Public health, economic, social, and civic disruptions of 2020 showed that positive trends in fundraising are vulnerable to shocks, even when the trend for giving, in general, was moving upward.

Even though 46% of organizations reported increases in donations during 2020, the share of organizations for which donations decreased grew threefold, to 37%, according to data from the Urban Institute and the Center on Charitable Statistics. The report, titled “Nonprofit Trends and Impacts 2021,” was funded by Generosity Commission, a project of the Giving Institute and Giving USA Foundation.

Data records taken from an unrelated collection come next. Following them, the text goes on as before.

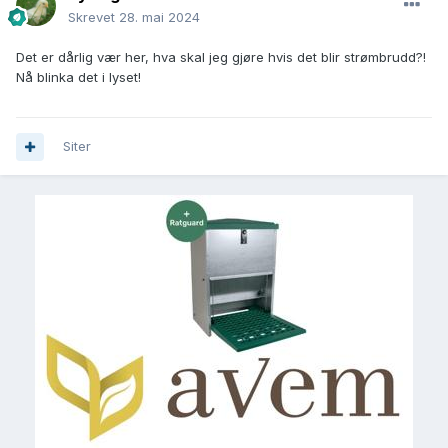
Skrevet
28. mai 2024
Det er dårlig vær her, hva skal jeg gjøre hvis det blir strømbrudd?!
Nå blinka det i lyset!
Siter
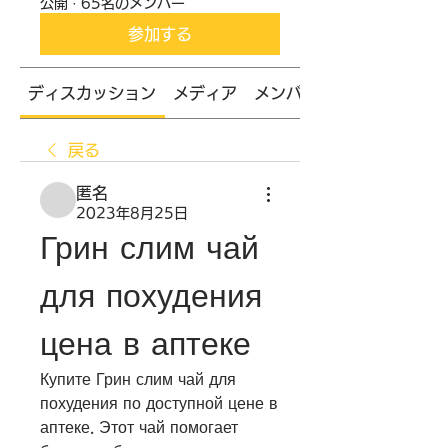
公開
·
65名のメンバー
参加する
ディスカッション
メディア
メンバー
戻る
匿名
2023年8月25日
Грин слим чай 
для похудения 
цена в аптеке
Купите Грин слим чай для 
похудения по доступной цене в 
аптеке. Этот чай помогает 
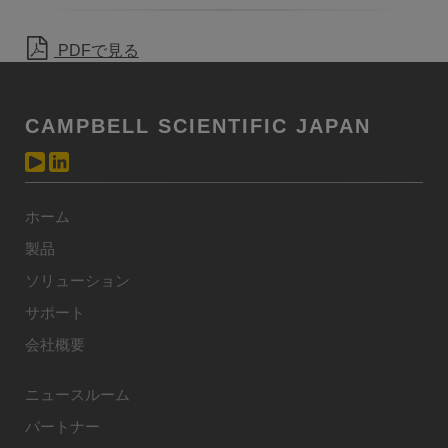
PDFで見る
CAMPBELL SCIENTIFIC JAPAN
ホーム
製品
ソリューション
サポート
会社概要
ニュースルーム
パートナー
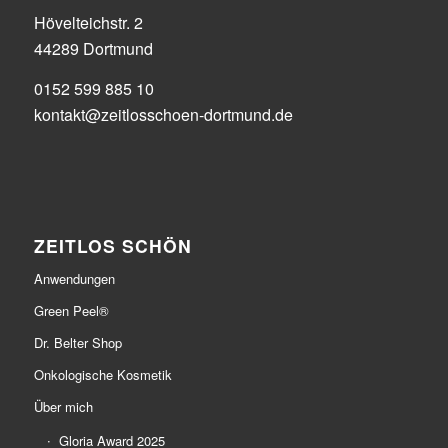
Hövelteichstr. 2
44289 Dortmund
0152 599 885 10
kontakt@zeitlosschoen-dortmund.de
ZEITLOS SCHÖN
Anwendungen
Green Peel®
Dr. Belter Shop
Onkologische Kosmetik
Über mich
Gloria Award 2025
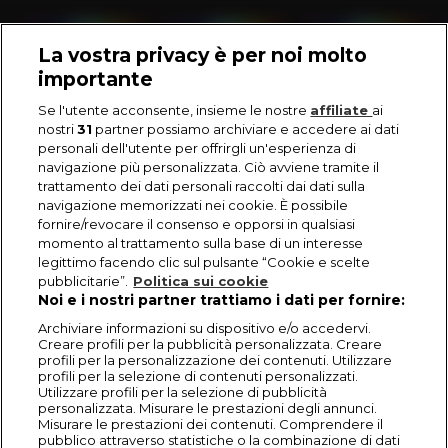
La vostra privacy è per noi molto
importante
Se l'utente acconsente, insieme le nostre
affiliate
ai
nostri
31
partner possiamo archiviare e accedere ai dati
personali dell'utente per offrirgli un'esperienza di
navigazione più personalizzata. Ciò avviene tramite il
trattamento dei dati personali raccolti dai dati sulla
navigazione memorizzati nei cookie. È possibile
fornire/revocare il consenso e opporsi in qualsiasi
momento al trattamento sulla base di un interesse
legittimo facendo clic sul pulsante “Cookie e scelte
pubblicitarie”.
Politica sui cookie
Noi e i nostri partner trattiamo i dati per fornire:
Archiviare informazioni su dispositivo e/o accedervi.
Creare profili per la pubblicità personalizzata. Creare
profili per la personalizzazione dei contenuti. Utilizzare
profili per la selezione di contenuti personalizzati.
Utilizzare profili per la selezione di pubblicità
personalizzata. Misurare le prestazioni degli annunci.
Misurare le prestazioni dei contenuti. Comprendere il
pubblico attraverso statistiche o la combinazione di dati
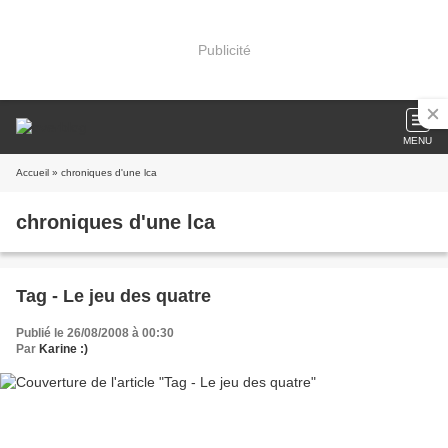
Publicité
MENU
Accueil
» chroniques d'une lca
chroniques d'une lca
Tag - Le jeu des quatre
Publié le 26/08/2008 à 00:30
Par
Karine :)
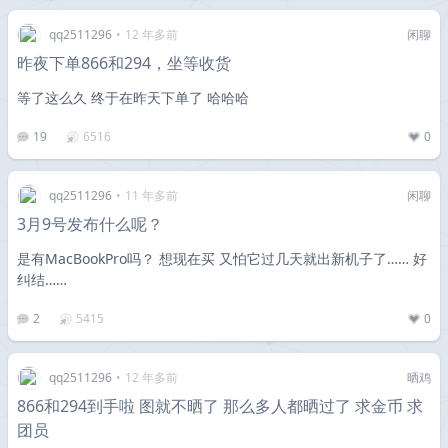
qq2511296
•
12 年多前
闲聊
昨夜下单866和294，坐等收货
等了这么久 终于在昨天下单了 哈哈哈
19
6516
0
qq2511296
•
11 年多前
闲聊
3月9号发布什么呢？
是有MacBookPro吗？ 想现在买 又怕它过几天就出新机子了…… 好
纠结……
2
5415
0
qq2511296
•
12 年多前
晒鸡
866和294到手啦 图就不晒了 那么多人都晒过了 求金币 求
团员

A team of researchers from American University, George Mason University, and the Urban Institute asked nonprofit managers 35 questions covering financial, programs and operations. Surveying went from January through April 2021. Additional data was added via Internal Revenue Service (IRS) Forms 990 and 990 EZ, the 2018 American Community Survey 5-Year Estimates, the Center for Health Statistics Data and the Federal Office of Rural Health Policy Designations.

The events of 2020 dramatically impacted nonprofits of all types and sizes, according to the report’s authors. Some 40% of organizations reported losses in total revenue for 2020, including 54% of arts organizations and 36% of all other responding nonprofits. Organizations that reported losses came in at average of 31% of total revenue and 7% of their paid staff by the end of the year. 

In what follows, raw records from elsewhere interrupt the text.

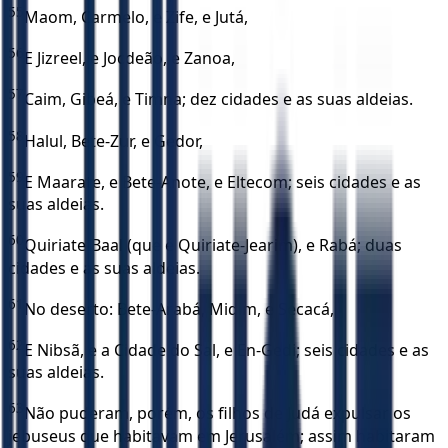
55
Maom, Carmelo, e Zife, e Jutá,
56
E Jizreel, e Jocdeão, e Zanoa,
57
Caim, Gibeá, e Timna; dez cidades e as suas aldeias.
58
Halul, Bete-Zur, e Gedor,
59
E Maarate, e Bete-Anote, e Eltecom; seis cidades e as
suas aldeias.
60
Quiriate-Baal (que é Quiriate-Jearim), e Rabá; duas
cidades e as suas aldeias.
61
No deserto: Bete-Arabá, Midim, e Secacá,
62
E Nibsã, e a Cidade do Sal, e En-Gedi; seis cidades e as
suas aldeias.
63
Não puderam, porém, os filhos de Judá expulsar os
jebuseus que habitavam em Jerusalém; assim habitaram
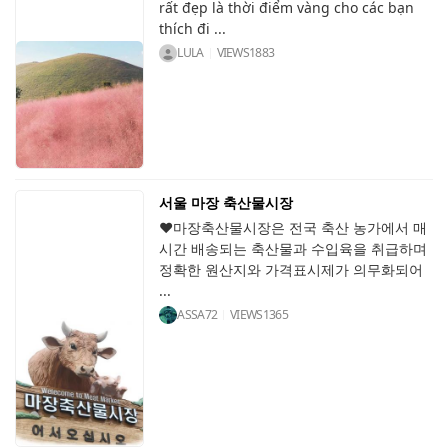
rất đẹp là thời điểm vàng cho các bạn
thích đi ...
LULA
VIEWS
1883
서울 마장 축산물시장
♥마장축산물시장은 전국 축산 농가에서 매
시간 배송되는 축산물과 수입육을 취급하며
정확한 원산지와 가격표시제가 의무화되어
...
ASSA72
VIEWS
1365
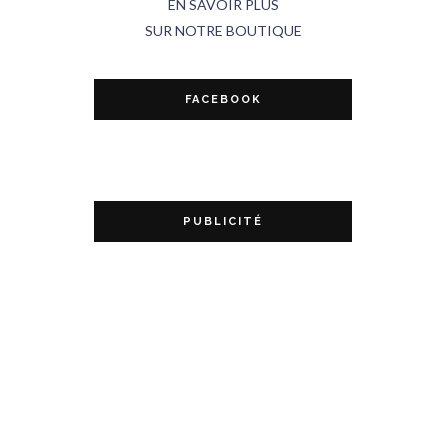
EN SAVOIR PLUS
SUR NOTRE BOUTIQUE
FACEBOOK
PUBLICITÉ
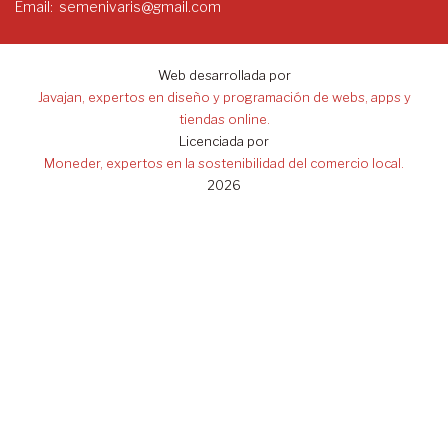
Email
semenivaris@gmail.com
Web desarrollada por
Javajan, expertos en diseño y programación de webs, apps y
tiendas online.
Licenciada por
Moneder, expertos en la sostenibilidad del comercio local.
2026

Nonprofits reported that roughly 61% of all donations they received in 2019 were less than $250. Organizations with annual budgets less than $500,000 reported that larger shares of their donations were less than $250 (64%) than did organizations with budgets of $500,000 or more (57%). More organizations experienced fluctuations in donations during 2020 than in 2015–2019. Donations of less than $250 stayed the same for 27% of responses during 2020 versus 48% in 2015–2019. Donations of $250 or more stayed the same for 27%in 2020 versus 45% in 2015–2019.

The COVID-19 pandemic damaged services, dropping program service revenue, the data shows. Among organizations that reported receiving fees for service, those fees declined by 30% at the median in 2020. 

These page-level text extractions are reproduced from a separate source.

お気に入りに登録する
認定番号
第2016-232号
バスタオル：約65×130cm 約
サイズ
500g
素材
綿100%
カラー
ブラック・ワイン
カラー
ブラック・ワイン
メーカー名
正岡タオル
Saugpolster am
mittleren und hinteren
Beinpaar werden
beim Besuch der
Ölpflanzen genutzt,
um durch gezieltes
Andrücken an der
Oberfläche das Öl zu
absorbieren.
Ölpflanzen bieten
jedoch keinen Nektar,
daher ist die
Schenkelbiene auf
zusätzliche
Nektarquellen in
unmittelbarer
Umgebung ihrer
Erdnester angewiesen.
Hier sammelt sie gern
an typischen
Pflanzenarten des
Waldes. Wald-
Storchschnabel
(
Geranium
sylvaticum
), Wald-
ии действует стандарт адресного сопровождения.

Other key findings include: 

  • Donations from individuals are essential. Donations from individuals are essential resources for the nonprofits represented in this study. Roughly three out of four nonprofit managers view individual donations as essential or very important for their work, and small nonprofits, defined as those with expenses under $500,000, depend even more on individual donations. 

Organizations with annual budgets less than $500,000 make up more than 60% of the nonprofits represented in this study, and report that roughly 30% of their revenue is from individual donations, compared with 18% for large organizations, defined as those with annual budgets of $500,000 or more. 

  • Most organizations experienced donation growth from 2015 through 2019, but for many, that trend reversed in 2020. From 2015 through 2019, 58% of organizations experienced growth in donations, 32% experienced stable donations, and 10% experienced decreased donations, according to data in the report. 

The events of 2020 disrupted this trend for many nonprofits. More organizations (37% overall) reported decreased donations in 2020 than in the five preceding years, which was true for all categories of nonprofits represented in the study. 

  • Donation trends from 2015 through 2019 reveal disparities between organizations led by non-Hispanic white people and those led by people of color (POC). A greater share of POC-led organizations experienced declines in donations from 2015 to 2019 and a smaller share experienced increases in donations during that period compared with non-Hispanic-white-led organizations. However, in 2020, organizations led by non-Hispanic white executive directors and executive directors of color experienced similar trends.